Learn to Raise a Queen Ant in its Beginnings

INTRODUCTION

Despite the hard efforts of the community of ant keepers and influencers, many queens continue to die in their early stages, usually due to misinformation or bad recommendation.

In my case, I receive messages daily about these cases. Queens or small colonies, introduced into enormous formicariums or fed with... well, you'd be surprised how creative some of them can be.

On the part of the content creator, I usually receive messages like "My queens do not lay eggs or eat them", "They are growing very slowly", "Workers do not stop dying", "The queen goes out to the outworld and acts strange" . And in most cases, the colony dies a few days later.

From the store I receive comments such as "What can I do to make them feel more comfortable?", "I have moved them to a formicarium that is too big... What do I do?", "My queen ant has arrived, what do I give her to eat?". I understand that in this case there are a greater number of questions, it is one of the reasons for putting so much effort into creating a community of the store itself, anticipating problems.

In this little post, I will tell you about the care that the queen must have from mating to her first workers, in more detail after speaking with various myrmecologists.

But it is important to know a bit of theory to achieve this, since information is power.

FOUNDATION OF A COLONY AND ITS GROWTH

THE FOUNDATION

When a queen is fertilized by one or more males, they release their wings from the sutures using their hind and middle legs. Over the next few weeks, the wing muscles are metabolized into eggs, as well as food to rear the first batch of larvae. Nutrients can be packaged in trophic eggs (eggs that cannot develop but are used exclusively for food), specialized salivary secretions, or both.

The conversion of body tissues into food for the larvae was a vital evolutionary advance in the Formicidae. Wheeler suggested that the semi-cloustral foundation (where the queen still leaves the nest to obtain part of the food) is the primitive state and the fully claustral foundation arose from it.
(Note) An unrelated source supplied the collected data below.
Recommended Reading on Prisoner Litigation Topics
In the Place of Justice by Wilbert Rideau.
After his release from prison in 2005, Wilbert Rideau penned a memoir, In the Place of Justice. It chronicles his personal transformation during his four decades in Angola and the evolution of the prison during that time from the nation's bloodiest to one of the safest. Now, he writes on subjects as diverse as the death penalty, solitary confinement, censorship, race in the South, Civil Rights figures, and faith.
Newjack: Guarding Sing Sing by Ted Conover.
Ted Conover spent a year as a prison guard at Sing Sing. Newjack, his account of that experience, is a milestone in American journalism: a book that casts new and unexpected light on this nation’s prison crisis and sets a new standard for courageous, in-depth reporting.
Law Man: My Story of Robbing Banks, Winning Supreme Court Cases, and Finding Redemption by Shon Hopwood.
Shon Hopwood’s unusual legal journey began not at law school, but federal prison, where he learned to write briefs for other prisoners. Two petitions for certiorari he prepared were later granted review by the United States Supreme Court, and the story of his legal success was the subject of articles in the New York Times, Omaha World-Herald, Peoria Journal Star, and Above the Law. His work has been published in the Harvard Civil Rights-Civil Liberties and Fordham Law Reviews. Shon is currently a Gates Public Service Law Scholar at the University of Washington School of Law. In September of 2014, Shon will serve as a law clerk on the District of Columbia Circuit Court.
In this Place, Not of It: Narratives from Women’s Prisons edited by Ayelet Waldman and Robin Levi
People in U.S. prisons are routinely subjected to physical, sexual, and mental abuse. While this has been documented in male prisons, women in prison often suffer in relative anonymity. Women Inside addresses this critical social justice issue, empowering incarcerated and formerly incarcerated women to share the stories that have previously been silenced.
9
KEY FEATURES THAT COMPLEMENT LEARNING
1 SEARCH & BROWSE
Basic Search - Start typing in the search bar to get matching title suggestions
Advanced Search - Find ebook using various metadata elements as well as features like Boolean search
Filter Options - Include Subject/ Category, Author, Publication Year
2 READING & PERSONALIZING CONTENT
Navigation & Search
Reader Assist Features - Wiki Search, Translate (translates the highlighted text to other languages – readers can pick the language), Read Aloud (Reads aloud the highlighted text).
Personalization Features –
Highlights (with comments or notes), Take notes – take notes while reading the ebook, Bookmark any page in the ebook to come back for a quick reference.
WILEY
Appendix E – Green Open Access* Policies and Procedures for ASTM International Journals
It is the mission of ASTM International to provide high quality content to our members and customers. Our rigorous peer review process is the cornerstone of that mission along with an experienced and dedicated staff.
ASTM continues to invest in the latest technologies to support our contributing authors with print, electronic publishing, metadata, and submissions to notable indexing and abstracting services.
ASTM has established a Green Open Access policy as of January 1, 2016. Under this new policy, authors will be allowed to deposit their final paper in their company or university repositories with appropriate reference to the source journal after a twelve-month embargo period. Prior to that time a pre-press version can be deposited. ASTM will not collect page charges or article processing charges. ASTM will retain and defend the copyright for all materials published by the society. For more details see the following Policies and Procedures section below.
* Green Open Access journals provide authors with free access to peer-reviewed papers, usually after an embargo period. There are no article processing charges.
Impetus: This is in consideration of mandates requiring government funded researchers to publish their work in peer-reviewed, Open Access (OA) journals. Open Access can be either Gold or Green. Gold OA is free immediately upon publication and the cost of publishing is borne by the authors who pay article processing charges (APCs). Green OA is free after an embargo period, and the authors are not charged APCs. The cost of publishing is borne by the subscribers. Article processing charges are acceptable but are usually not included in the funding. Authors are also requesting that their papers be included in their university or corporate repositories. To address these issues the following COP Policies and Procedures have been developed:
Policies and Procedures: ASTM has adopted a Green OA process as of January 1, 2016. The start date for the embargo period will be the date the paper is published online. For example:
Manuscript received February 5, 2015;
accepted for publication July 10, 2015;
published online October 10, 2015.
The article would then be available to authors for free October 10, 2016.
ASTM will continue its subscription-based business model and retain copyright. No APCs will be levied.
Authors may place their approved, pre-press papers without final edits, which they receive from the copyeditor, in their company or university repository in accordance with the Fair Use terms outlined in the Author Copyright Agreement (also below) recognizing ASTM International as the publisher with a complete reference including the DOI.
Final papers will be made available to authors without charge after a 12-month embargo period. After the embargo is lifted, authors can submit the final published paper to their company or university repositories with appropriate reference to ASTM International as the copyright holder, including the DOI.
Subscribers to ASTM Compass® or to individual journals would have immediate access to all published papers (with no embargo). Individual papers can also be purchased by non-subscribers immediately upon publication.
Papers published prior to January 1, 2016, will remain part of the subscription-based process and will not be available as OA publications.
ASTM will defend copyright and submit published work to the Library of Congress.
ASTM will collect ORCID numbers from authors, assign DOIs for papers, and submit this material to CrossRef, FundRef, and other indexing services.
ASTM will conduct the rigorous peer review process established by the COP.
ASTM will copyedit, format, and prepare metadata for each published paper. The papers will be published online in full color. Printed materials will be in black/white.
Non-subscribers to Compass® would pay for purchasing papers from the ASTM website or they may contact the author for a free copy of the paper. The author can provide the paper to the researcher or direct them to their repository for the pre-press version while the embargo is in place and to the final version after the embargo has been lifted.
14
This is very important, because the feeding or not feeding of our queen will depend on its type of foundation. In the case of Spain, most of the species are completely claustral, so they do not need to be fed if they do not have workers, doing so can cause stress to the ant that could lead to the aforementioned problems.

THE EXPONENTIAL GROWTH

The first workers produced by the queen are usually "nanitics", that is, smaller minimalist forms than the smallest workers from older colonies of the same species.

Some characteristics that these nanitics present are:

  • Shy in demeanor, but perform the same tasks as older workers.
  • In some species with venom, these may have different compositions.
  • In polymorphic species, nurses possess the basic anatomical structure of a minor caste.
  • Major workers do not usually appear, and when they do, they are usually smaller on average.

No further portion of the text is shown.